По крайней мере так думал Мишель, и — странная вещь — ленивый ученик лицея, изобретатель эликсира Мюскогюльж, наивный турист Булакского музея был единственным существом, которому он добровольно делал кое-какие намеки о своей внутренней жизни, единственным, которому изредка позволялось читать в его душе, замкнутой для всех.
IV
Выйдя из ресторана, где они позавтракали, молодые люди спустились по улице Ройяль. В этот мартовский день, хотя Мишель не пускался с ним в откровенности, Даран скоро понял, что его друг был озабочен; к тому же, поговорив о пустяках, Мишель замолчал, покусывая слегка свою нижнюю губу, что всегда служило у него признаком дурного настроения.
Был один из тех чудных парижских дней, когда всюду встречаешь таинственно переносящуюся по воздуху весну. Вот она в виде хрупкой молодой девушки в светлом платье, она же, невидимая, в аромате левкоев, продаваемых по краям тротуаров! Цветы, цветы, цветы! Они всюду, и в руках детей и на корсажах дам, за ушами лошадей; забывая о важном содержимом своих портфелей, деловые люди несут цветы в руках, ими нагружены спины рассыльных, кухарка хранит в уголке своей корзины пучок свежих жонкилей и кудластый мальчишка держит в зубах фиалку. Цветы, цветы; их видишь, их обоняешь, их угадываешь среди разнообразия торжествующих на солнце колоритов города, они гармонируют с улыбкой радости на интеллигентных лицах прохожих.

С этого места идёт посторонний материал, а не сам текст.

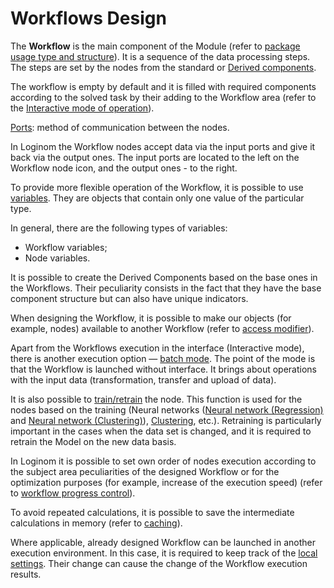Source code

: # Workflows Design

The **Workflow** is the main component of the Module (refer to [package usage type and structure](../quick-start/package.md)). It is a sequence of the data processing steps. The steps are set by the nodes from the standard or [Derived components](./derived-component.md).

The workflow is empty by default and it is filled with required components according to the solved task by their adding to the Workflow area (refer to the [Interactive mode of operation](./interactive-mode.md)).

[Ports](./ports/README.md): method of communication between the nodes.

In Loginom the Workflow nodes accept data via the input ports and give it back via the output ones. The input ports are located to the left on the Workflow node icon, and the output ones - to the right.

To provide more flexible operation of the Workflow, it is possible to use [variables](./variables/README.md). They are objects that contain only one value of the particular type.

In general, there are the following types of variables:

* Workflow variables;
* Node variables.

It is possible to create the Derived Components based on the base ones in the Workflows.
Their peculiarity consists in the fact that they have the base component structure but can also have unique indicators.

When designing the Workflow, it is possible to make our objects (for example, nodes) available to another Workflow (refer to [access modifier](./access-modifier.md)).

Apart from the Workflows execution in the interface (Interactive mode), there is another execution option — [batch mode](./batchlauncher.md). The point of the mode is that the Workflow is launched without interface. It brings about operations with the input data (transformation, transfer and upload of data).

It is also possible to [train/retrain](./training-processors.md) the node. This function is used for the nodes based on the training (Neural networks ([Neural network (Regression)](../processors/datamining/neural-network-regression.md) and [Neural network (Clustering)](../processors/datamining/neural-network-classification.md)), [Clustering](../processors/datamining/clustering.md), etc.). Retraining is particularly important in the cases when the data set is changed, and it is required to retrain the Model on the new data basis.

In Loginom it is possible to set own order of nodes execution according to the subject area peculiarities of the designed Workflow or for the optimization purposes (for example, increase of the execution speed) (refer to [workflow progress control](./run-order.md)).

To avoid repeated calculations, it is possible to save the intermediate calculations in memory (refer to [caching](./caching.md)).

Where applicable, already designed Workflow can be launched in another execution environment. In this case, it is required to keep track of the [local settings](./local-settings.md). Their change can cause the change of the Workflow execution results.
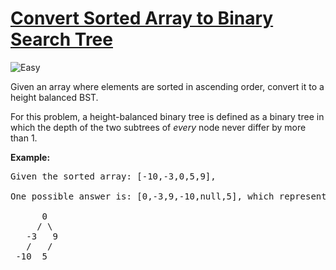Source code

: # [Convert Sorted Array to Binary Search Tree](https://leetcode.com/problems/convert-sorted-array-to-binary-search-tree/)
<img src="https://img.shields.io/badge/difficulty-easy-green.svg?style=flat-square" alt="Easy" />

<p>Given an array where elements are sorted in ascending order, convert it to a height balanced BST.</p>

<p>For this problem, a height-balanced binary tree is defined as a binary tree in which the depth of the two subtrees of <em>every</em> node never differ by more than 1.</p>

<p><strong>Example:</strong></p>

<pre>
Given the sorted array: [-10,-3,0,5,9],

One possible answer is: [0,-3,9,-10,null,5], which represents the following height balanced BST:

      0
     / \
   -3   9
   /   /
 -10  5
</pre>

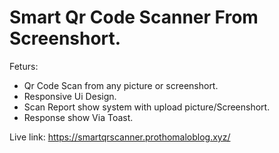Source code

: # Smart Qr Code Scanner From Screenshort.

Feturs:

- Qr Code Scan from any picture or screenshort.
- Responsive Ui Design.
- Scan Report show system with upload picture/Screenshort.
- Response show Via Toast.

Live link: https://smartqrscanner.prothomaloblog.xyz/
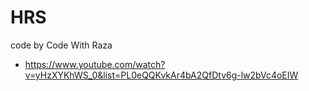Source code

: # HRS

code by Code With Raza 
* https://www.youtube.com/watch?v=yHzXYKhWS_0&list=PL0eQQKvkAr4bA2QfDtv6g-lw2bVc4oEIW
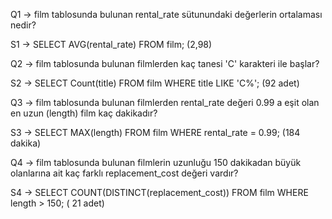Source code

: Q1 -> film tablosunda bulunan rental_rate sütunundaki değerlerin ortalaması nedir?

S1 -> SELECT AVG(rental_rate) FROM film; (2,98)

Q2 -> film tablosunda bulunan filmlerden kaç tanesi 'C' karakteri ile başlar?

S2 -> SELECT Count(title) FROM film WHERE title LIKE 'C%'; (92 adet)

Q3 -> film tablosunda bulunan filmlerden rental_rate değeri 0.99 a eşit olan en uzun (length) film kaç dakikadır?

S3 -> SELECT MAX(length) FROM film WHERE rental_rate = 0.99; (184 dakika)

Q4 -> film tablosunda bulunan filmlerin uzunluğu 150 dakikadan büyük olanlarına ait kaç farklı replacement_cost değeri vardır?
 
S4 -> SELECT COUNT(DISTINCT(replacement_cost)) FROM film WHERE length > 150; ( 21 adet)
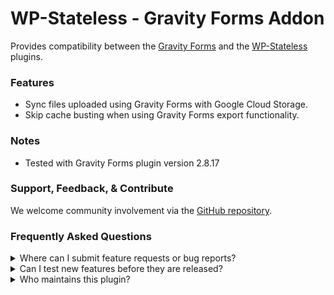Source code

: # WP-Stateless - Gravity Forms Addon

Provides compatibility between the [Gravity Forms](https://www.gravityforms.com/) and the [WP-Stateless](https://wordpress.org/plugins/wp-stateless/) plugins.

### Features

* Sync files uploaded using Gravity Forms with Google Cloud Storage. 
* Skip cache busting when using Gravity Forms export functionality.

### Notes

* Tested with Gravity Forms plugin version 2.8.17

### Support, Feedback, & Contribute

We welcome community involvement via the [GitHub repository](https://github.com/udx/wp-stateless-gravity-forms-addon).

### Frequently Asked Questions

<details>
<summary>Where can I submit feature requests or bug reports?</summary>

We encourage community feedback and discussion through issues on the [GitHub repository](https://github.com/udx/wp-stateless-gravity-forms-addon/issues).
</details>

<details>
<summary>Can I test new features before they are released?</summary>

To ensure new releases cause as little disruption as possible, we rely on early adopters who assist us by testing out new features before they are released. [Please contact us](https://udx.io/) if you are interested in becoming an early adopter.
</details>

<details>
<summary>Who maintains this plugin?</summary>

[UDX](https://udx.io/) maintains this plugin by continuing development through its own staff, reviewing pull requests, testing, and steering the overall release schedule. UDX is located in Durham, North Carolina, and provides WordPress engineering and hosting services to clients throughout the United States.
</details>
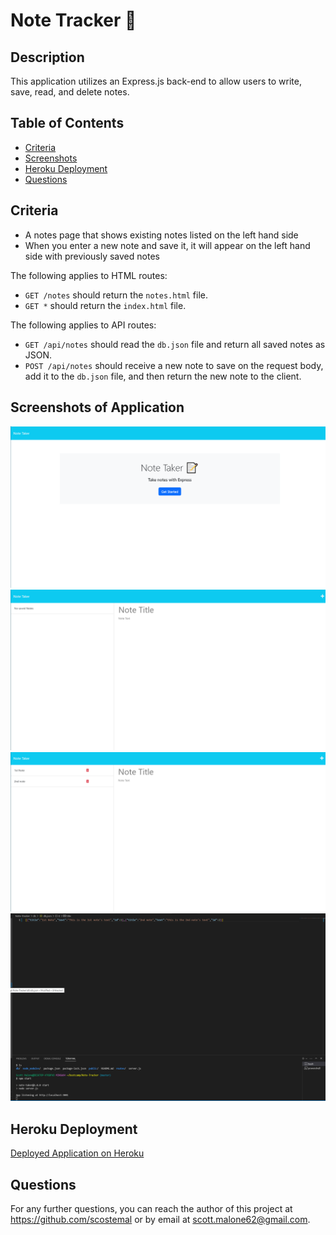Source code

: # Note Tracker 📝

## Description

This application utilizes an Express.js back-end to allow users to write, save, read, and delete notes.

## Table of Contents
  * [Criteria](#criteria)
  * [Screenshots](#screenshots-of-application)
  * [Heroku Deployment](#heroku-deployment)
  * [Questions](#questions)

## Criteria

  * A notes page that shows existing notes listed on the left hand side
  * When you enter a new note and save it, it will appear on the left hand side with previously saved notes

The following applies to HTML routes:
  * `GET /notes` should return the `notes.html` file.
  * `GET *` should return the `index.html` file.

The following applies to API routes:
  * `GET /api/notes` should read the `db.json` file and return all saved notes as JSON.
  * `POST /api/notes` should receive a new note to save on the request body, add it to the `db.json` file, and then return the new note to the client.

## Screenshots of Application

![Home Page](./public/assets/images/index-page.png)
![Notes Page](./public/assets/images/notes-page.png)
![Saved Notes](./public/assets/images/2-saved-notes.png)
![JSON file](./public/assets/images/db-json-file.png)

## Heroku Deployment

[Deployed Application on Heroku]()

## Questions

For any further questions, you can reach the author of this project at https://github.com/scostemal or by email at scott.malone62@gmail.com.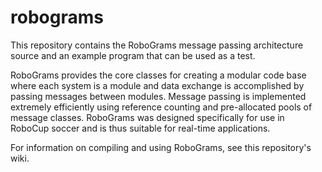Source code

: robograms
=========

This repository contains the RoboGrams message passing architecture
source and an example program that can be used as a test.

RoboGrams provides the core classes for creating a modular code
base where each system is a module and data exchange is accomplished
by passing messages between modules. Message passing is implemented
extremely efficiently using reference counting and pre-allocated
pools of message classes. RoboGrams was designed specifically for
use in RoboCup soccer and is thus suitable for real-time applications.

For information on compiling and using RoboGrams, see this repository's
wiki.
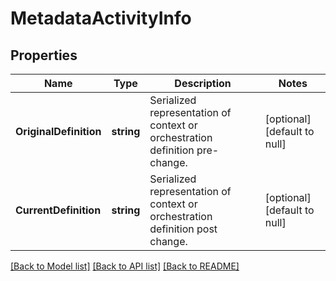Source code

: # MetadataActivityInfo

## Properties
Name | Type | Description | Notes
------------ | ------------- | ------------- | -------------
**OriginalDefinition** | **string** | Serialized representation of context or orchestration definition pre-change. | [optional] [default to null]
**CurrentDefinition** | **string** | Serialized representation of context or orchestration definition post change. | [optional] [default to null]

[[Back to Model list]](../README.md#documentation-for-models) [[Back to API list]](../README.md#documentation-for-api-endpoints) [[Back to README]](../README.md)



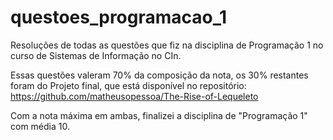 # questoes_programacao_1
Resoluções de todas as questões que fiz na disciplina de Programação 1 no curso de Sistemas de Informação no CIn.

Essas questões valeram 70% da composição da nota, os 30% restantes foram do Projeto final, que está disponível no
repositório: https://github.com/matheusopessoa/The-Rise-of-Lequeleto

Com a nota máxima em ambas, finalizei a disciplina de "Programação 1" com média 10.
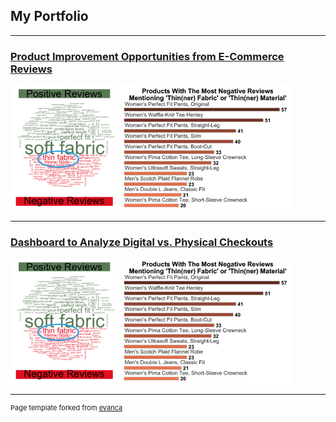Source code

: ## My Portfolio

---

### [Product Improvement Opportunities from E-Commerce Reviews](https://github.com/RyanBGoebel/LLBeanReviews)

<img src="images/PosVsNeg.png" 
     height="200"/>
<img src="images/ThinFabric_bargraph.png" 
     height="200"/>

---

### [Dashboard to Analyze Digital vs. Physical Checkouts](https://github.com/RyanBGoebel/SPLdashboards)

<img src="images/PosVsNeg.png" 
     height="200"/>
<img src="images/ThinFabric_bargraph.png" 
     height="200"/>


---
<p style="font-size:11px">Page template forked from <a href="https://github.com/evanca/quick-portfolio">evanca</a></p>
<!-- Remove above link if you don't want to attibute -->
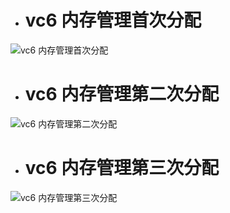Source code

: - # vc6 内存管理首次分配

![vc6 内存管理首次分配](https://github.com/havenow/my-C-plus-plus/blob/master/C%2B%2B%E5%86%85%E5%AD%98%E7%AE%A1%E7%90%86/images/vc6%20%E5%86%85%E5%AD%98%E7%AE%A1%E7%90%86%E9%A6%96%E6%AC%A1%E5%88%86%E9%85%8D.png)  

- # vc6 内存管理第二次分配

![vc6 内存管理第二次分配](https://github.com/havenow/my-C-plus-plus/blob/master/C%2B%2B%E5%86%85%E5%AD%98%E7%AE%A1%E7%90%86/images/vc6%20%E5%86%85%E5%AD%98%E7%AE%A1%E7%90%86%E7%AC%AC%E4%BA%8C%E6%AC%A1%E5%88%86%E9%85%8D.png)  

- # vc6 内存管理第三次分配

![vc6 内存管理第三次分配](https://github.com/havenow/my-C-plus-plus/blob/master/C%2B%2B%E5%86%85%E5%AD%98%E7%AE%A1%E7%90%86/images/vc6%20%E5%86%85%E5%AD%98%E7%AE%A1%E7%90%86%E7%AC%AC%E4%B8%89%E6%AC%A1%E5%88%86%E9%85%8D.png)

В Елисейских полях, под деревьями, группы детей бегают посреди громадных облаков золотистой пыли, а на скамьях старые люди греются с блаженным видом; кажется, что под этим нежным голубым небом все печали забыты и для каждого уготовано счастье.
— Уже 30 марта! Как проходит время! У нас уже опять весна в полном разгаре.
Сделав это оригинальное замечание, Даран взял вдруг под руку Мишеля, не ответившего ему ничего.
— Я отдал бы все мои коллекции и даже тот необыкновенный потир, о котором я только что говорил, чтобы только видеть тебя счастливым, мой старый Мишель, — сказал он.
Мишель вздрогнул.
— Счастливым! Но откуда ты взял, что я не счастлив?